Alfred listened, white and trembling.

"For God's sake," he said to Lily one day, when David Sheldrake had retired offended at her coldness; the man of the world had been more than usually pressing in his attentions, and Lily had shrunk from them--"for God's sake, Lily, don't offend him! You don't know how good he is; you don't know what a friend he is to me. If it was not for him, I should—"

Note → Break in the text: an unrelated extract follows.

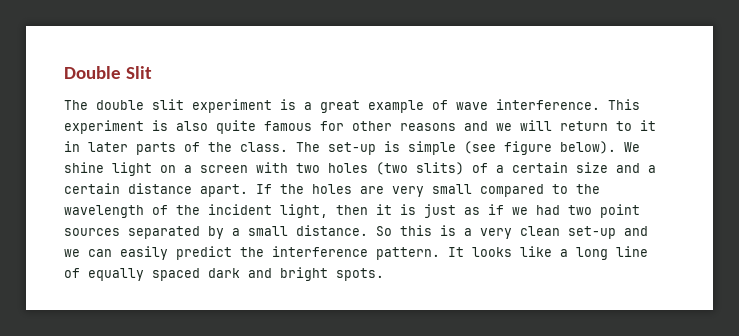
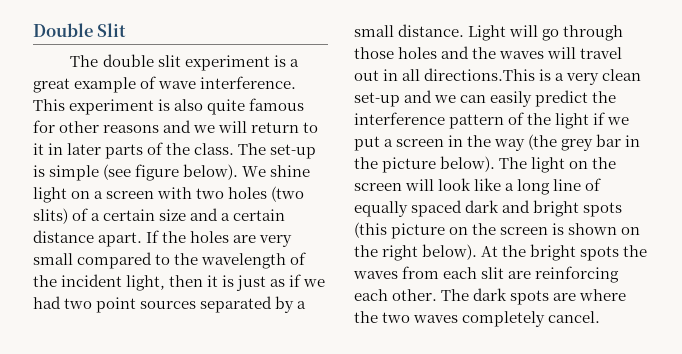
[376,225,432,236] So this -> [468,25,624,41] [354,46,623,59] [354,68,536,81] Light will go through those holes and the waves will travel out in all directions.This
[376,247,512,260] pattern. It looks -> [449,112,630,129] [354,134,641,151] [354,156,617,173] [354,178,472,191] pattern of the light if we put a screen in the way (the grey bar in the picture below). The light on the screen will look
[336,268,384,281] spots. -> [583,202,623,217] [354,222,641,239] [354,244,648,261] [353,266,620,283] [354,288,627,305] [354,311,601,327] spots (this picture on the screen is shown on the right below). At the bright spots the waves from each slit are reinforcing each other. The dark spots are where the two waves completely cancel.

Lily's eyes, fixed in alarm upon his face, stopped him, and he broke off with,

"I am the most miserable wretch in the world! There never was anybody half so miserable or half so unfortunate as I am! There's only one girl in the world who loves me--and that's Lizzie. My own sister, that I would lay down my life for, turns against me."

Lily's grief may be imagined. Turn against him! Against the dearest brother that sister ever had! How could she prove the sincerity of her love for him, she asked.

"By being kind to Mr. Sheldrake," Alfred answered sullenly; his fears blinded him to the unselfishness of her affection, blinded him to results.

Thus it came about that, on the next occasion Lily and Mr. Sheldrake met, Lily acted a part, and Mr. Sheldrake's wound was healed. Lily received her reward; Alfred kissed her and embraced her, and called her the dearest sister! She found consolation in his brighter manner; and although she shed many tears she was careful that Alfred should not witness her pain.